Taylor Root is proud to be supporting International Women’s Day 2017. We have interviewed a series of our female clients asking them how they have been bold for change #BeBoldForChange
Taylor Root interviewed Stephanie Meyer – van Breukelen Managing Director Legal Northern Europe and EU Regulatory Affairs at FedEx Express & TNT.
What do you think is the most significant barrier to female leadership?
I am fortunate enough to work for a true “equal opportunities” company where bias of any type is just not present.
Like any prejudice regarding “the other”, I would say that barriers to female leadership can be based on preconceptions that of course have nothing to do with facts. The perception that they will be less dedicated to their jobs than men for instance.
That they will stay at home if their children are sick, or will have to pick them up in the evening. In the world that I live in, roles tend to be split more and more fairly between parents in situations like these. So why would anyone be refused a job/promotion, based on the belief that they will not be available as if it were a universal truth that would impact their daily lives, when in fact nothing evidences that this will happen in reality.
Who inspires you and why?
Cliché as it may sound, I have a pretty positive outlook on life and I love the beauty of small things, simple daily moments. As a result, many people inspire me; some famous, others not. I admire courage, resilience, anyone who in the face of adversity can think positively. Every day heroes. Men or women working three jobs to make it for their family. Anyone battling with cancer, or struggling with mental health issues. That outlook on life makes me feel very humble.
And then there are the obvious major role models that most people would quote. I am very impressed by the determination of such a young person as Nobel Peace Prize winner Malala for instance.
On the professional front, I have a number of female leaders I look up to. Most notably of course, the head of our Global Legal Department. She has been at the top of our organization since 2005 and has one of the sharpest minds anyone will ever meet; the kind of leader that inspires people within the Legal Department and beyond.
How do you achieve work life balance?
A difficult one for most people, including me. For a while, I was under the impression that I had to stay connected pretty much all the time. Especially working for a 24/7 company… Of course, this is not the greatest setup for yourself and for your family…
A couple of years ago, some life events took place that made me rethink pretty much everything I did. When I had never had any interest in sports my whole life and I started trying to exercise a bit, to support my body and mind. I started with very little, with the conviction that I would be immune to the “sports addiction” that people talk about.
Before I knew it, I have started focusing on a healthy, balanced diet –which had not been a priority either before- and started trying all kinds of sports.

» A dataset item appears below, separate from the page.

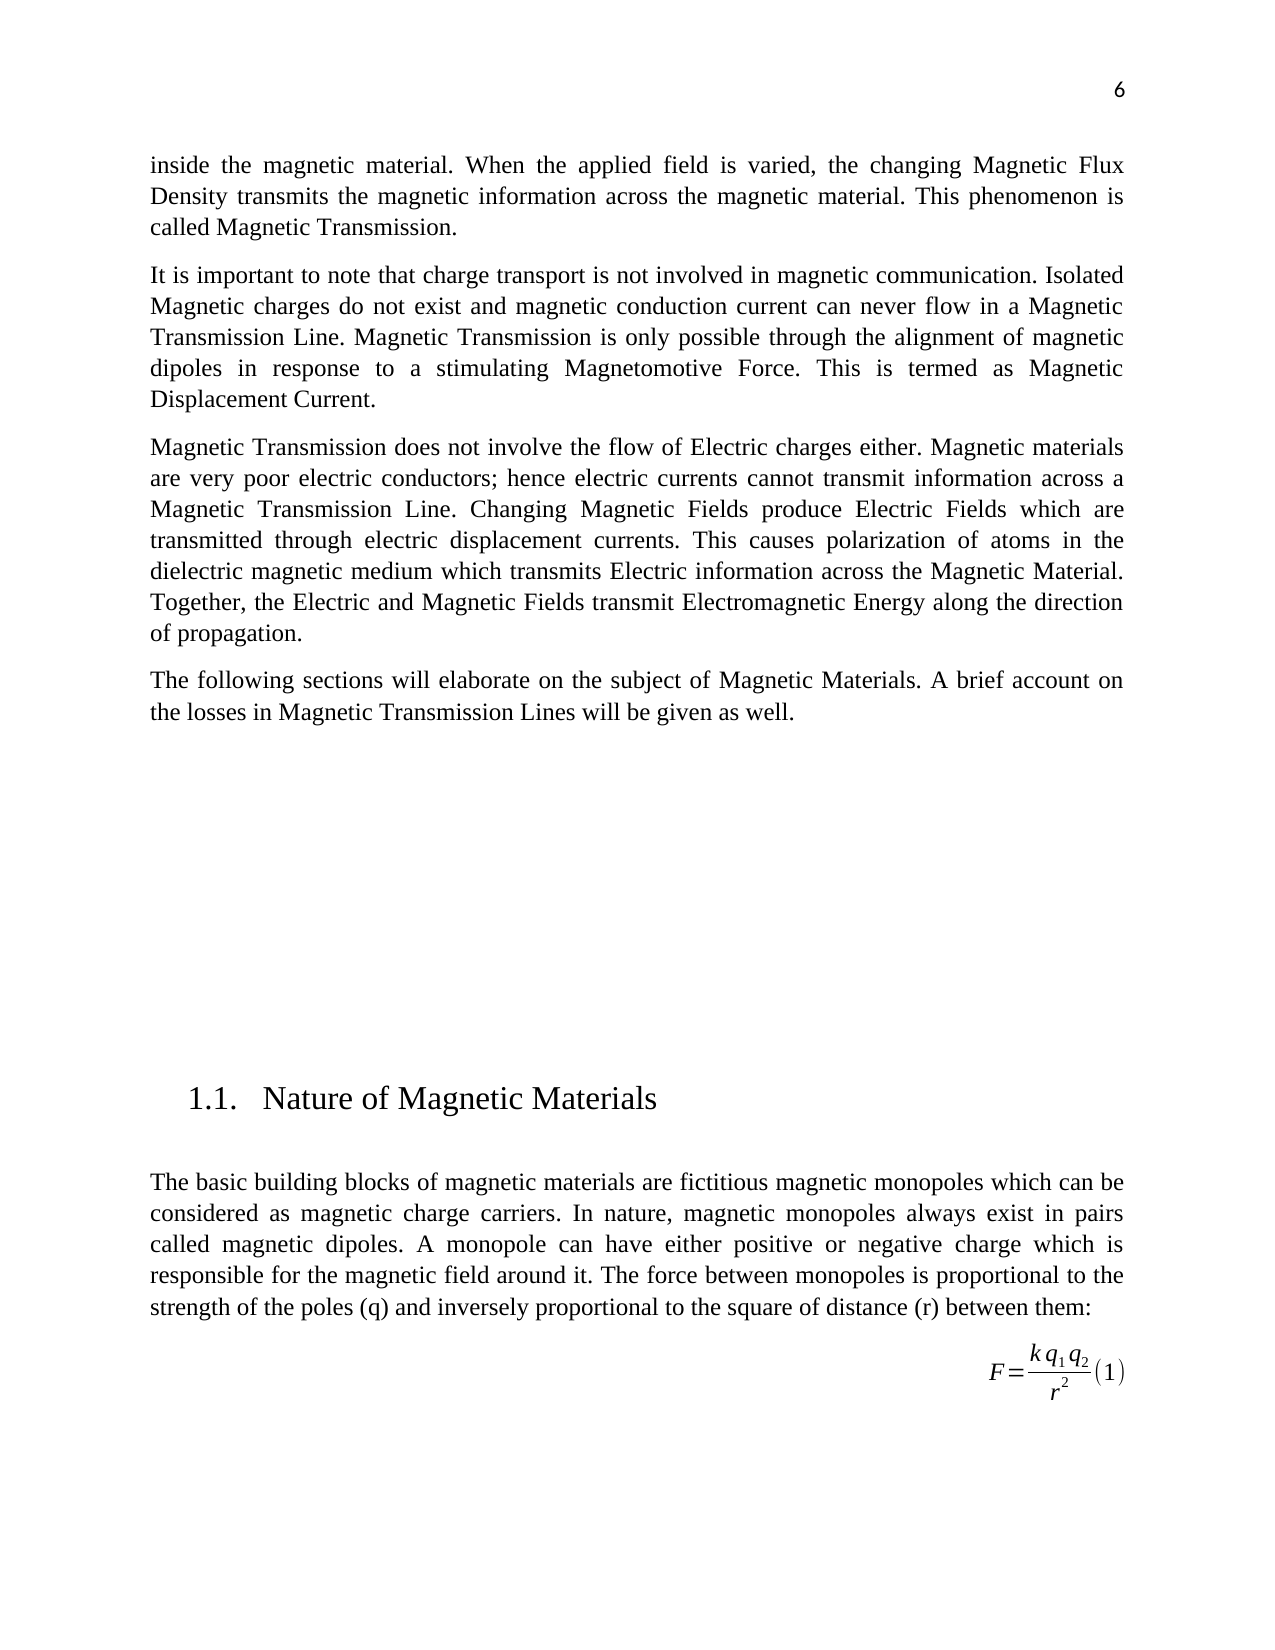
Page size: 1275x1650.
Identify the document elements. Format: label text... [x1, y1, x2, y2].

After a while I realized that to feel good, mentally and physically, I needed to exercise no less than three times a week. These days I practice Yoga, French Boxing and Pilates weekly.
The benefits of such activity, and nutrition, are more than known. But in my case I have realized that this all worked better for me, I feel like a better person, and those close to me at work and in private life have seen a positive impact in more than one way.
And really, it is not about ‘having time’, but ‘making time’. So although my phone is always within hand reach, I may not let myself be stuck behind a computer or smart phone screen as much of the time; but my work is no less efficient, on the contrary!
What were the main drivers in helping you succeed in your career?
What I think has played an important part in my career -and in my life-, is keeping an open mind. To go way back, when I joined Erasmus as a French student preparing to study abroad, my original plan was to go to London. I have only joined the Dutch program upon insistence of one of the professors. The career I have had derives first from that choice, and then from a series of others that have followed, as an arborescence.
So in my case it has been less a result of having a career plan with a vision set in stone, than keeping an open mind for opportunities coming your way. Sensing whether something, even unexpected, is the right choice for you.
Remaining curious and passionate. Not hesitating to move to a different location, be agile, learn new things; leave your comfort zone –albeit within reason-.
Embrace new challenges and welcome anything you can learn from others, while helping them succeed. As I always tell the people on my team: I view it as an integral part of my job to make them successful.